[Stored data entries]
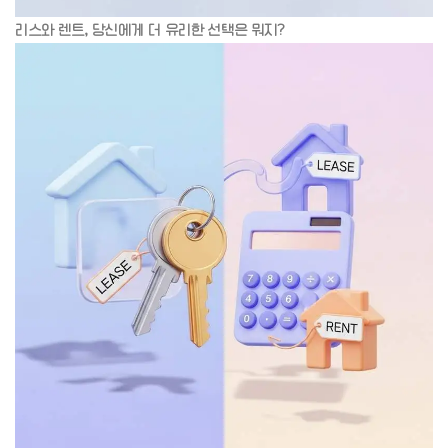
리스와 렌트, 당신에게 더 유리한 선택은 뭐지?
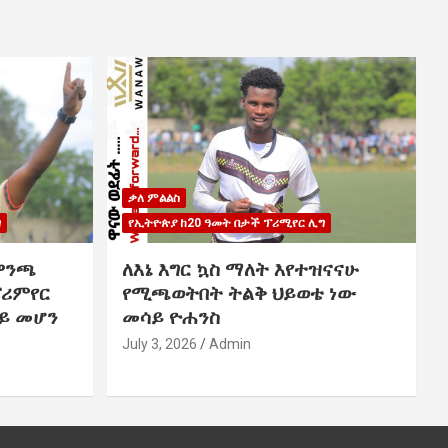
ቃለ ምልልስ
ግ
የኢትዮጵያ ከ20 ዓመት በታች ፕሪሚየር ሊግ
ዋንጫ
ለእኔ እግር ኳስ ማለት እየተዝናናሁ
ፕሪምየር
የሚጫወትበት ትልቅ ህይወቴ ነው
ይ መሆን
መሳይ ዮሐንስ
July 3, 2026
Admin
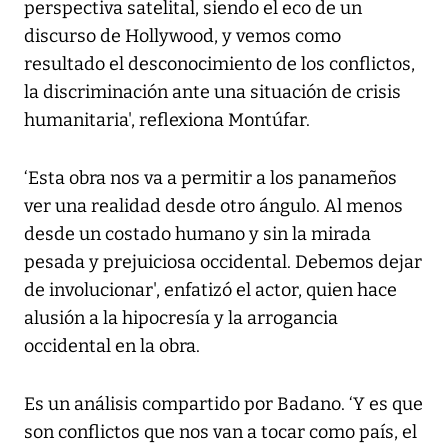
perspectiva satelital, siendo el eco de un
discurso de Hollywood, y vemos como
resultado el desconocimiento de los conflictos,
la discriminación ante una situación de crisis
humanitaria', reflexiona Montúfar.
‘Esta obra nos va a permitir a los panameños
ver una realidad desde otro ángulo. Al menos
desde un costado humano y sin la mirada
pesada y prejuiciosa occidental. Debemos dejar
de involucionar', enfatizó el actor, quien hace
alusión a la hipocresía y la arrogancia
occidental en la obra.
Es un análisis compartido por Badano. ‘Y es que
son conflictos que nos van a tocar como país, el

→ **EXERCISE**:
Please reproduce, word for word, every line from the line with "desde un costado humano y sin la mirada" to the final line above, including both ends.

→ **ANSWER TO THIS PROBLEM**:
desde un costado humano y sin la mirada
pesada y prejuiciosa occidental. Debemos dejar
de involucionar', enfatizó el actor, quien hace
alusión a la hipocresía y la arrogancia
occidental en la obra.
Es un análisis compartido por Badano. ‘Y es que
son conflictos que nos van a tocar como país, el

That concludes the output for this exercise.